** Passage provided **
_ _ _ _ _ _ _

Moving Forward with Xenotransplantation

There has been a lot of debate back and forth in recent years over the safety and efficacy of Xenotransplantation. Massachusetts-based BioTransplant says its time to move on to actually doing such transplants and hopes that within three years it will gain FDA approval to begin clinical trials in human beings.

The main safety concern with xenotransplants is the risk of viruses passing from animals to human beings through such transplantations. The risk was confirmed in 1997 when researchers demonstrated that porcine endogenous retrovirus (PERV) could jump from pig cells to human cells.

BioTransplant hopes to meet this risk head on with a two-pronged strategy. First, it recently licensed the genetic map for PERV. Dr. Jay Fishman, an associate professor of medicine at Harvard Medical School, managed to sequence and patent the genetic map of PERV. BioTransplant licensed the sequences so they can keep the virus out of any pig transplant organs. BioTransplant’s Elliot Lebowitz told Wired,

What’s important is once you know the code in terms of the alphabet that makes up this virus, you could detect the virus if it were in a pig or human patient, and also you could develop the ability to delete the virus.

_ _ _ _ _ _ _

** Excerpted data **
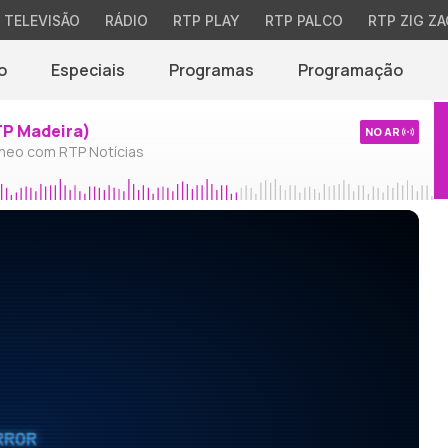
TELEVISÃO
RÁDIO
RTP PLAY
RTP PALCO
RTP ZIG ZA
o
Especiais
Programas
Programação
TP Madeira)
NO AR
neo com RTP Notícias
RROR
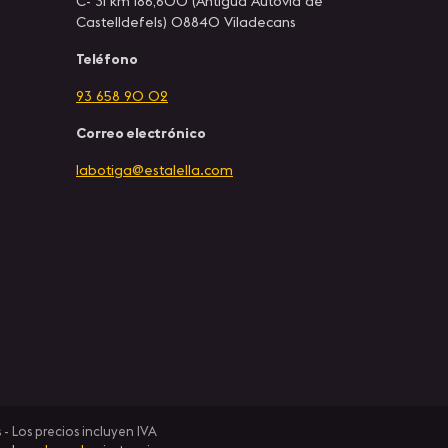
C- 31 km 186,600 (Antigua Autovía de
Castelldefels) 08840 Viladecans
Teléfono
93 658 90 02
Correo electrónico
labotiga@estalella.com
- Los precios incluyen IVA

_ _ _ _ _ _ _

** Exercise requirements **
1: In the xenotransplantation article, replace "human beings" with "people" and write out everything from "There has been" down to "to human cells.".
2: According to the xenotransplantation article, what did researchers demonstrate in 1997?
3: Translate this sentence from the xenotransplantation article into Spanish: "The main safety concern with xenotransplants is the risk of viruses passing from animals to human beings through such transplantations."
Work from the xenotransplantation article alone.

** Solutions to the exercise **
1:
There has been a lot of debate back and forth in recent years over the safety and efficacy of Xenotransplantation. Massachusetts-based BioTransplant says its time to move on to actually doing such transplants and hopes that within three years it will gain FDA approval to begin clinical trials in people.

The main safety concern with xenotransplants is the risk of viruses passing from animals to people through such transplantations. The risk was confirmed in 1997 when researchers demonstrated that porcine endogenous retrovirus (PERV) could jump from pig cells to human cells.

2: They demonstrated that porcine endogenous retrovirus (PERV) could jump from pig cells to human cells.

3: La principal preocupación de seguridad con los xenotrasplantes es el riesgo de que los virus pasen de los animales a los seres humanos a través de tales trasplantes.